What needs to be done: Return the whole listing below line for line, changing nothing.

(Dataset items)
##########

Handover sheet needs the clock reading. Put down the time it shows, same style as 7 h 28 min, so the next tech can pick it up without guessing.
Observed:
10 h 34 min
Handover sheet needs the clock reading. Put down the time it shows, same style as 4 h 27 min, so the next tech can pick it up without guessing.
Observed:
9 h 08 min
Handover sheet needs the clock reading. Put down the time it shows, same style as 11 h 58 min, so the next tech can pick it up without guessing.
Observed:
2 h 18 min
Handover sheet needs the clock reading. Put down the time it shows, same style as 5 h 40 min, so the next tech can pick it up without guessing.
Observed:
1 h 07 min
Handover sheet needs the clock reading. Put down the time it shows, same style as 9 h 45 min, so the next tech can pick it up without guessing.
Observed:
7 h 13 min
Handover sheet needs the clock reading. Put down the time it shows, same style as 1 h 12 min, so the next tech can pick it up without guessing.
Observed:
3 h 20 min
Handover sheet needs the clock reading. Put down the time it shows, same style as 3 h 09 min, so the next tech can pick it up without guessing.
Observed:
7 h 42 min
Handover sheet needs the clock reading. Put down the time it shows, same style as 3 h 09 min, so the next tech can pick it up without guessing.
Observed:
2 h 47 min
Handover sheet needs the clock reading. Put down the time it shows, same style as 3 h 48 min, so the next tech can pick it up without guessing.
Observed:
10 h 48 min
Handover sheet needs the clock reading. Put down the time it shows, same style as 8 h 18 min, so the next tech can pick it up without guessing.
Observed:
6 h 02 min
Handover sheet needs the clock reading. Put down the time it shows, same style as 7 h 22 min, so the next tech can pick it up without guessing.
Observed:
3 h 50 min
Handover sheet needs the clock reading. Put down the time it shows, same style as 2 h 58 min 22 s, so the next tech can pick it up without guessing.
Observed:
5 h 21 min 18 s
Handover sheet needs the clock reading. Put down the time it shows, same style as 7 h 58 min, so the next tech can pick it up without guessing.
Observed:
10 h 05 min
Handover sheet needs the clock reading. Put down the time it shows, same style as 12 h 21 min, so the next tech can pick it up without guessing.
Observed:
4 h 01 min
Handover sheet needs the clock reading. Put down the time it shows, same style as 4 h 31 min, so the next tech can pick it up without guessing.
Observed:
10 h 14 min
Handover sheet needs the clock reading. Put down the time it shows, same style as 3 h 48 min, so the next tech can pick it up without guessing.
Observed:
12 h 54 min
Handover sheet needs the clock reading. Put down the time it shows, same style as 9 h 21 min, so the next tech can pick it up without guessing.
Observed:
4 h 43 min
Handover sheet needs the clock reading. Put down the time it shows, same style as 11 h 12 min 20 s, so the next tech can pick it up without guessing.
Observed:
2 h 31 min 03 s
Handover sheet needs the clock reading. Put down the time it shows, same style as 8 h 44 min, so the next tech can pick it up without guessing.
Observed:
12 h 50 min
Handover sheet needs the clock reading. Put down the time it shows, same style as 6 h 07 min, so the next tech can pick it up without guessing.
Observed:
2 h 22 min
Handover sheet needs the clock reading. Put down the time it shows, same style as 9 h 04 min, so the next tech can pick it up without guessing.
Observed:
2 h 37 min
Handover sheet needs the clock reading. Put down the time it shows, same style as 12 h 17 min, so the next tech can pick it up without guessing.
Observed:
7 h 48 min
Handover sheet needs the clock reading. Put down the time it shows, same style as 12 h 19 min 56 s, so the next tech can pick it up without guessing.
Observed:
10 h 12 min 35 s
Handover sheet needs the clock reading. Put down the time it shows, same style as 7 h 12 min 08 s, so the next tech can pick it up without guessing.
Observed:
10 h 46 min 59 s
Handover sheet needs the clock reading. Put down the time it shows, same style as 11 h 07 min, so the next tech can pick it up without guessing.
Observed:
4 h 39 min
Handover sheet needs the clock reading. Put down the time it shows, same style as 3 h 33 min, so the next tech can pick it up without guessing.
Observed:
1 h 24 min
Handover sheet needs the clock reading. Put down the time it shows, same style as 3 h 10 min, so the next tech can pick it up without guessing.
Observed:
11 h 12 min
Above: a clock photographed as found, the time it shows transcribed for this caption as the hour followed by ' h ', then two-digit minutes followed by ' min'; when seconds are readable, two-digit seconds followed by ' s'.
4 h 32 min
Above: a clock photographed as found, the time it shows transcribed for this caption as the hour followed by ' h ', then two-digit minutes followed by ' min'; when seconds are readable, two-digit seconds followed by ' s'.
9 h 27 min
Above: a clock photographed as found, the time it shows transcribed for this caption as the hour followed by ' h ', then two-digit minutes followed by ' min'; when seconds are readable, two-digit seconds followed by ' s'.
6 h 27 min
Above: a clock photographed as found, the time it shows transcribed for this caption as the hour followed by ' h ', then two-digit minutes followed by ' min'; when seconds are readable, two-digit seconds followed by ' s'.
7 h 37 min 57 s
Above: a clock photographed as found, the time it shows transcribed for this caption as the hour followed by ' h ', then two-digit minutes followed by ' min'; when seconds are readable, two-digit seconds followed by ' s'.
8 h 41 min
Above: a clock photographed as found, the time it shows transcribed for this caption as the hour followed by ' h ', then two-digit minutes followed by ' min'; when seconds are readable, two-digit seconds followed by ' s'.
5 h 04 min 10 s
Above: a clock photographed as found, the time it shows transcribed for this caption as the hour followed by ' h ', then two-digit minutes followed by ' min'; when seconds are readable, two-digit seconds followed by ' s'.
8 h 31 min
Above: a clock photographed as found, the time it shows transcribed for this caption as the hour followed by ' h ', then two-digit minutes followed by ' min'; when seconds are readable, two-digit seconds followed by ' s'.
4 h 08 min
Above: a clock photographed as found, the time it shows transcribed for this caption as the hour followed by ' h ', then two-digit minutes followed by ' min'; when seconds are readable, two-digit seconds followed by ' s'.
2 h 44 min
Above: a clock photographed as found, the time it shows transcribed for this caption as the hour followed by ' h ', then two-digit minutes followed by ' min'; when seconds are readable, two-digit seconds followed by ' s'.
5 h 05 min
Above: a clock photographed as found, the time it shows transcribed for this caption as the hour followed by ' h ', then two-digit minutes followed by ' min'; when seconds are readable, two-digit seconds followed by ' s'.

##########

Result for this task:
Handover sheet needs the clock reading. Put down the time it shows, same style as 7 h 28 min, so the next tech can pick it up without guessing.
Observed:
10 h 34 min
Handover sheet needs the clock reading. Put down the time it shows, same style as 4 h 27 min, so the next tech can pick it up without guessing.
Observed:
9 h 08 min
Handover sheet needs the clock reading. Put down the time it shows, same style as 11 h 58 min, so the next tech can pick it up without guessing.
Observed:
2 h 18 min
Handover sheet needs the clock reading. Put down the time it shows, same style as 5 h 40 min, so the next tech can pick it up without guessing.
Observed:
1 h 07 min
Handover sheet needs the clock reading. Put down the time it shows, same style as 9 h 45 min, so the next tech can pick it up without guessing.
Observed:
7 h 13 min
Handover sheet needs the clock reading. Put down the time it shows, same style as 1 h 12 min, so the next tech can pick it up without guessing.
Observed:
3 h 20 min
Handover sheet needs the clock reading. Put down the time it shows, same style as 3 h 09 min, so the next tech can pick it up without guessing.
Observed:
7 h 42 min
Handover sheet needs the clock reading. Put down the time it shows, same style as 3 h 09 min, so the next tech can pick it up without guessing.
Observed:
2 h 47 min
Handover sheet needs the clock reading. Put down the time it shows, same style as 3 h 48 min, so the next tech can pick it up without guessing.
Observed:
10 h 48 min
Handover sheet needs the clock reading. Put down the time it shows, same style as 8 h 18 min, so the next tech can pick it up without guessing.
Observed:
6 h 02 min
Handover sheet needs the clock reading. Put down the time it shows, same style as 7 h 22 min, so the next tech can pick it up without guessing.
Observed:
3 h 50 min
Handover sheet needs the clock reading. Put down the time it shows, same style as 2 h 58 min 22 s, so the next tech can pick it up without guessing.
Observed:
5 h 21 min 18 s
Handover sheet needs the clock reading. Put down the time it shows, same style as 7 h 58 min, so the next tech can pick it up without guessing.
Observed:
10 h 05 min
Handover sheet needs the clock reading. Put down the time it shows, same style as 12 h 21 min, so the next tech can pick it up without guessing.
Observed:
4 h 01 min
Handover sheet needs the clock reading. Put down the time it shows, same style as 4 h 31 min, so the next tech can pick it up without guessing.
Observed:
10 h 14 min
Handover sheet needs the clock reading. Put down the time it shows, same style as 3 h 48 min, so the next tech can pick it up without guessing.
Observed:
12 h 54 min
Handover sheet needs the clock reading. Put down the time it shows, same style as 9 h 21 min, so the next tech can pick it up without guessing.
Observed:
4 h 43 min
Handover sheet needs the clock reading. Put down the time it shows, same style as 11 h 12 min 20 s, so the next tech can pick it up without guessing.
Observed:
2 h 31 min 03 s
Handover sheet needs the clock reading. Put down the time it shows, same style as 8 h 44 min, so the next tech can pick it up without guessing.
Observed:
12 h 50 min
Handover sheet needs the clock reading. Put down the time it shows, same style as 6 h 07 min, so the next tech can pick it up without guessing.
Observed:
2 h 22 min
Handover sheet needs the clock reading. Put down the time it shows, same style as 9 h 04 min, so the next tech can pick it up without guessing.
Observed:
2 h 37 min
Handover sheet needs the clock reading. Put down the time it shows, same style as 12 h 17 min, so the next tech can pick it up without guessing.
Observed:
7 h 48 min
Handover sheet needs the clock reading. Put down the time it shows, same style as 12 h 19 min 56 s, so the next tech can pick it up without guessing.
Observed:
10 h 12 min 35 s
Handover sheet needs the clock reading. Put down the time it shows, same style as 7 h 12 min 08 s, so the next tech can pick it up without guessing.
Observed:
10 h 46 min 59 s
Handover sheet needs the clock reading. Put down the time it shows, same style as 11 h 07 min, so the next tech can pick it up without guessing.
Observed:
4 h 39 min
Handover sheet needs the clock reading. Put down the time it shows, same style as 3 h 33 min, so the next tech can pick it up without guessing.
Observed:
1 h 24 min
Handover sheet needs the clock reading. Put down the time it shows, same style as 3 h 10 min, so the next tech can pick it up without guessing.
Observed:
11 h 12 min
Above: a clock photographed as found, the time it shows transcribed for this caption as the hour followed by ' h ', then two-digit minutes followed by ' min'; when seconds are readable, two-digit seconds followed by ' s'.
4 h 32 min
Above: a clock photographed as found, the time it shows transcribed for this caption as the hour followed by ' h ', then two-digit minutes followed by ' min'; when seconds are readable, two-digit seconds followed by ' s'.
9 h 27 min
Above: a clock photographed as found, the time it shows transcribed for this caption as the hour followed by ' h ', then two-digit minutes followed by ' min'; when seconds are readable, two-digit seconds followed by ' s'.
6 h 27 min
Above: a clock photographed as found, the time it shows transcribed for this caption as the hour followed by ' h ', then two-digit minutes followed by ' min'; when seconds are readable, two-digit seconds followed by ' s'.
7 h 37 min 57 s
Above: a clock photographed as found, the time it shows transcribed for this caption as the hour followed by ' h ', then two-digit minutes followed by ' min'; when seconds are readable, two-digit seconds followed by ' s'.
8 h 41 min
Above: a clock photographed as found, the time it shows transcribed for this caption as the hour followed by ' h ', then two-digit minutes followed by ' min'; when seconds are readable, two-digit seconds followed by ' s'.
5 h 04 min 10 s
Above: a clock photographed as found, the time it shows transcribed for this caption as the hour followed by ' h ', then two-digit minutes followed by ' min'; when seconds are readable, two-digit seconds followed by ' s'.
8 h 31 min
Above: a clock photographed as found, the time it shows transcribed for this caption as the hour followed by ' h ', then two-digit minutes followed by ' min'; when seconds are readable, two-digit seconds followed by ' s'.
4 h 08 min
Above: a clock photographed as found, the time it shows transcribed for this caption as the hour followed by ' h ', then two-digit minutes followed by ' min'; when seconds are readable, two-digit seconds followed by ' s'.
2 h 44 min
Above: a clock photographed as found, the time it shows transcribed for this caption as the hour followed by ' h ', then two-digit minutes followed by ' min'; when seconds are readable, two-digit seconds followed by ' s'.
5 h 05 min
Above: a clock photographed as found, the time it shows transcribed for this caption as the hour followed by ' h ', then two-digit minutes followed by ' min'; when seconds are readable, two-digit seconds followed by ' s'.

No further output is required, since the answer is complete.